=== TEXT PROVIDED ===
-------------------------

Burning issue

Published : Dec 01, 2006 00:00 IST

The latest action plan offers little hope of controlling Jharia's underground fires.

IN the end there was no miraculous rescue for 14-year-old Mira Kumari, little media coverage of her rescue operation and no compensation for her family. On September 21, three adjacent houses in Shimla Bahal village, built above the vast catacomb of mines in the Jharia coalfields of Jharkhand, sank more than 15 metres into an abandoned mine gallery when the land separating the mine's roof and the surface gave way. Mira Kumari was cooking lunch in one of the houses.

Her father, Bijli Rajak, a miner at Bharat Coking Coal Limited (BCCL), the company that runs all the mines in Jharia, says he was forced to sign a declaration stating that he was satisfied with the rescue operation attempted by BCCL. He was also offered Rs.10,000 as compensation for the death of his daughter, the loss of his house and land and other possessions of a lifetime.

-------------------------

=== SET OF TASKS ===
(1) Using the article on Jharia's underground fires, decide whether each statement agrees with it: (a) Mira Kumari was 14 years old. (b) The houses in Shimla Bahal sank into a mine that was still being worked. (c) Bijli Rajak was offered Rs.50,000 in compensation. Answer yes or no for each and quote the words of the article that settle it.
(2) Write the next part of the article on Jharia's underground fires, picking up after its final sentence.

-------------------------

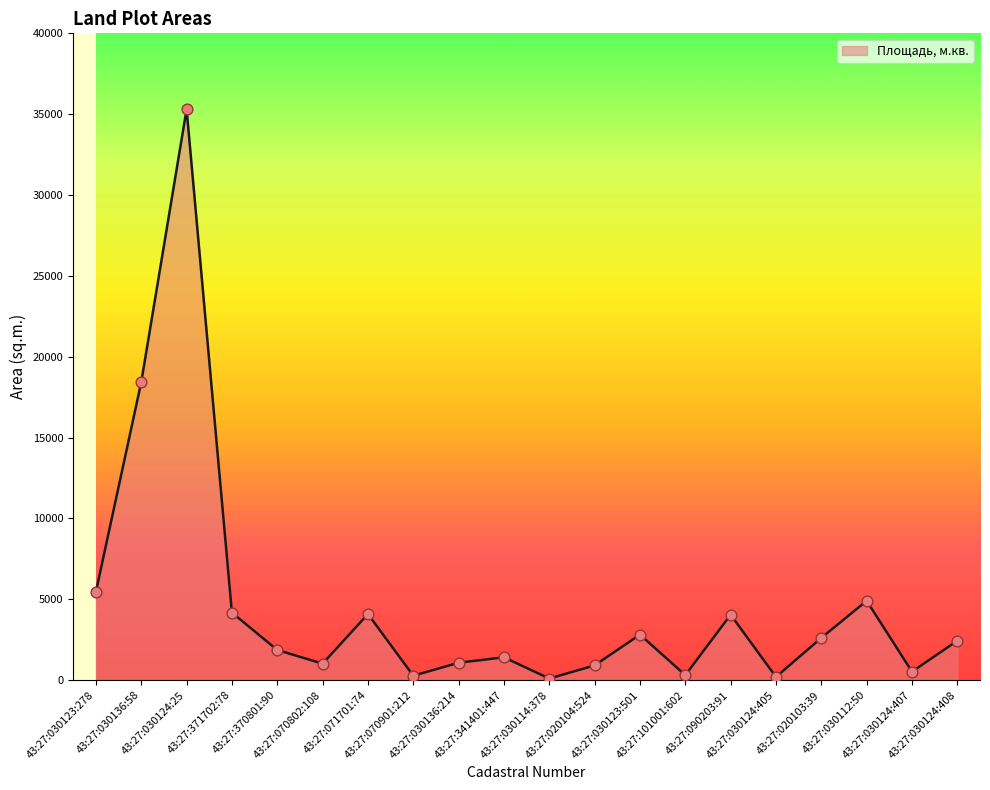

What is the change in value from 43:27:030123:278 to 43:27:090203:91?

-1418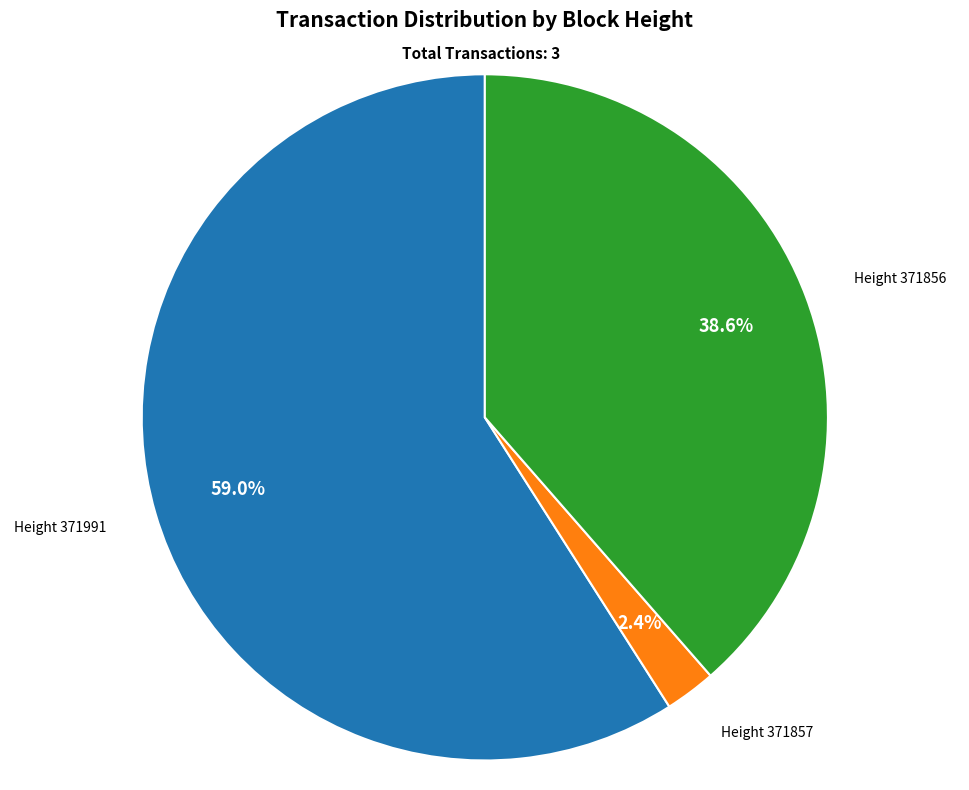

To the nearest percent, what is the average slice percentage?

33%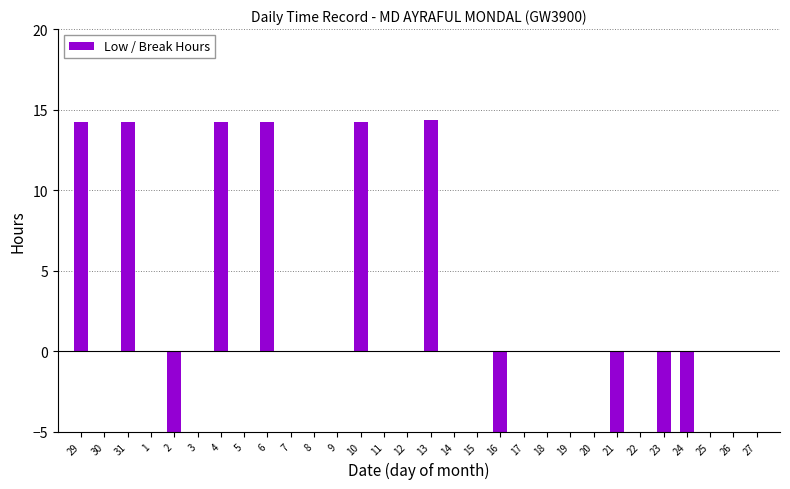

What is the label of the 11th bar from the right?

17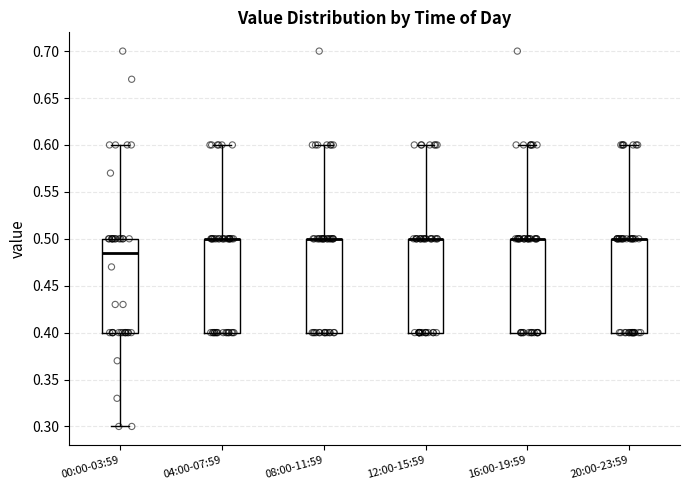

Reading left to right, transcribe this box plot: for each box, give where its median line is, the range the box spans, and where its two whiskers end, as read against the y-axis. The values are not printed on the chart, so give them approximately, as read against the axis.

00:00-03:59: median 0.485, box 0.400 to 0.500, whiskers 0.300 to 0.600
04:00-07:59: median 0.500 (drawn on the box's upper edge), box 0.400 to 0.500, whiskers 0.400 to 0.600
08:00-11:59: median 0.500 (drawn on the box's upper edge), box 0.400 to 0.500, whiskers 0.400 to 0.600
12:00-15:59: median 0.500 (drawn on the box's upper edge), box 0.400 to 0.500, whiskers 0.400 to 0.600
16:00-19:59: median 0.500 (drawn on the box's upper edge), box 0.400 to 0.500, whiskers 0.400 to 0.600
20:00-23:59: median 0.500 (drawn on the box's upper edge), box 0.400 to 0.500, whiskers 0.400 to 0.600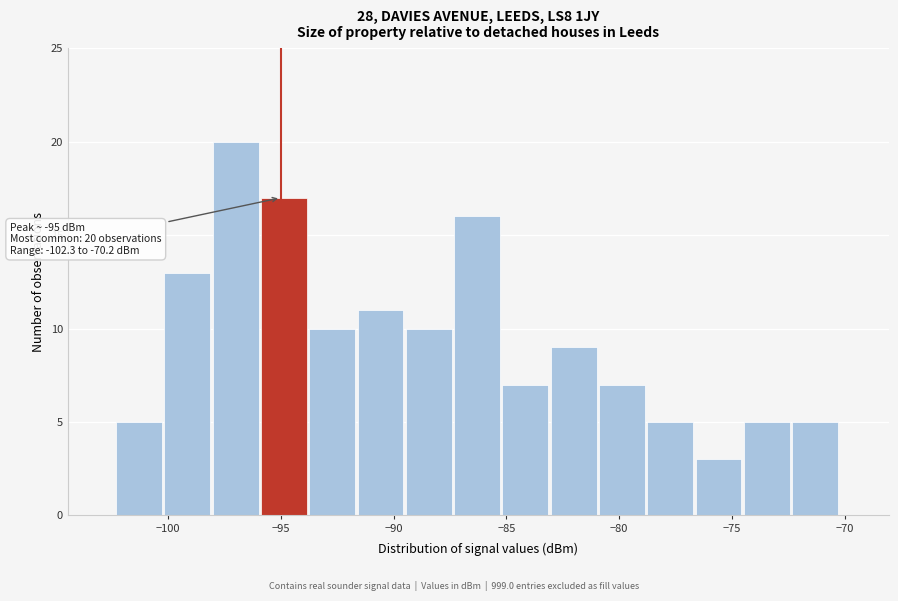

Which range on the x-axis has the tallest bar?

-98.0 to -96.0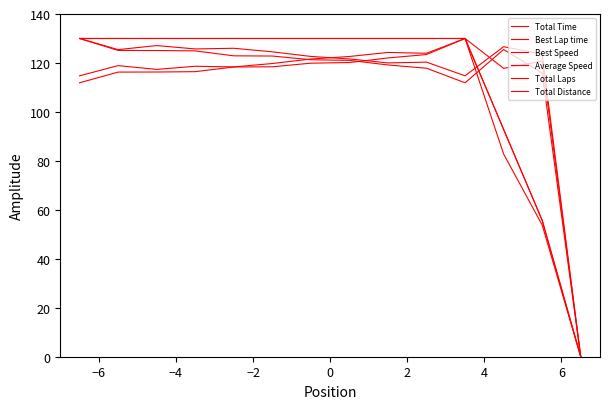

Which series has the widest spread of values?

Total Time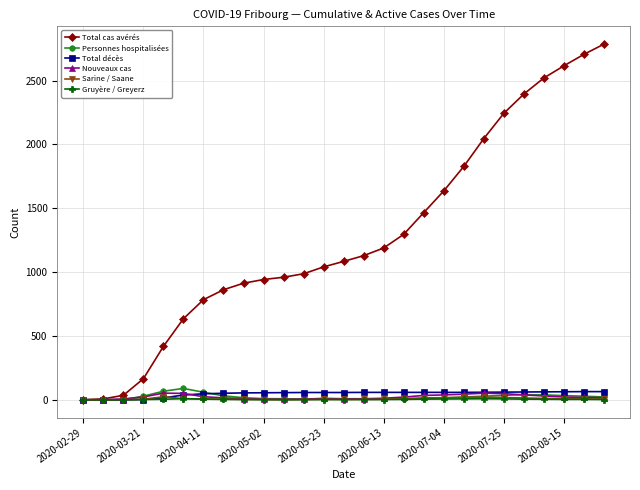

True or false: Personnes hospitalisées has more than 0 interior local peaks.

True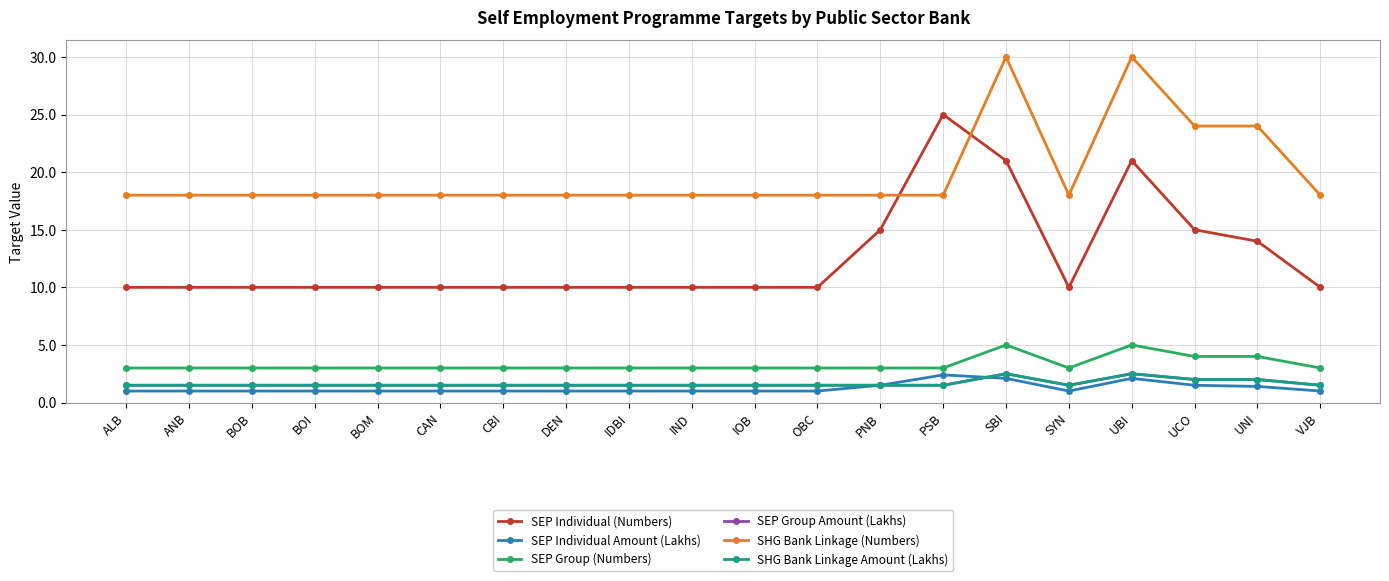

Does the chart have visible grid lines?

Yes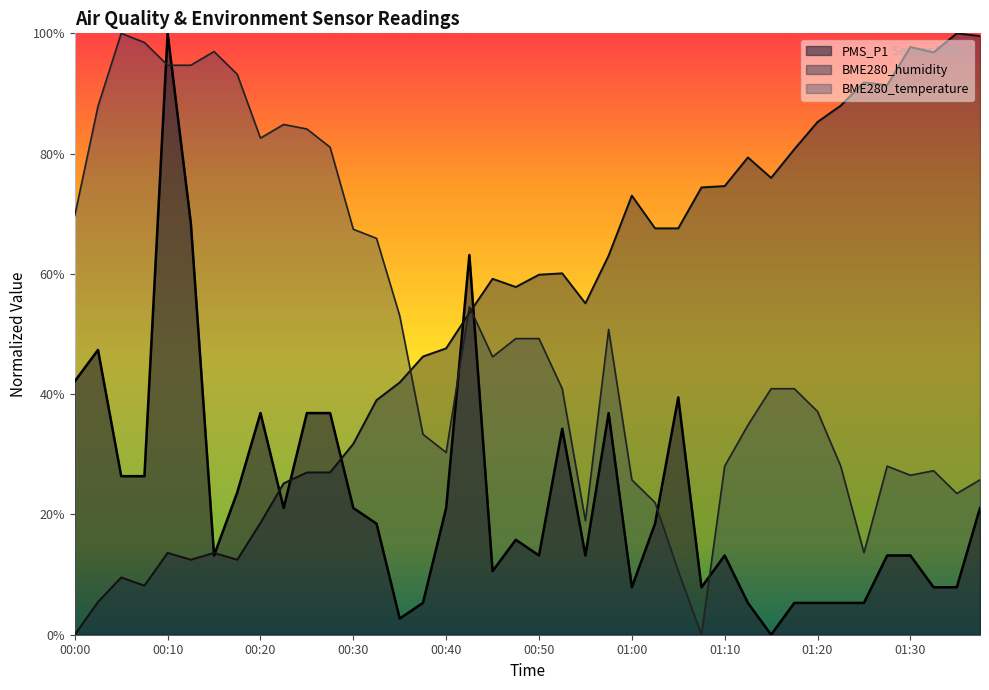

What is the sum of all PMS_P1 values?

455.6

-------------------------

=== ACTIVITY ANSWERS ===
(1)
(a) Yes: "14-year-old Mira Kumari"
(b) No: "sank more than 15 metres into an abandoned mine gallery"
(c) No: "He was also offered Rs.10,000 as compensation"

(2)
The Shimla Bahal incident is the most recent example of subsidence, a phenomenon that has plagued Jharia for decades. "Subsidence is the phenomenon of roof collapse in shallow underground mines right up to the level of the surface," says T.N. Singh, former Director of the Central Mining Research Institute, Dhanbad.

T.N. Singh explained that underground mining works on the basis of a system of pillars and mining galleries. Galleries are the tunnels cut into the earth where coal is actually extracted by miners, and pillars are the blocks left intact to support the roof of the galleries. Thus, mining is done around pillars of uncut rock to guard against roof collapse.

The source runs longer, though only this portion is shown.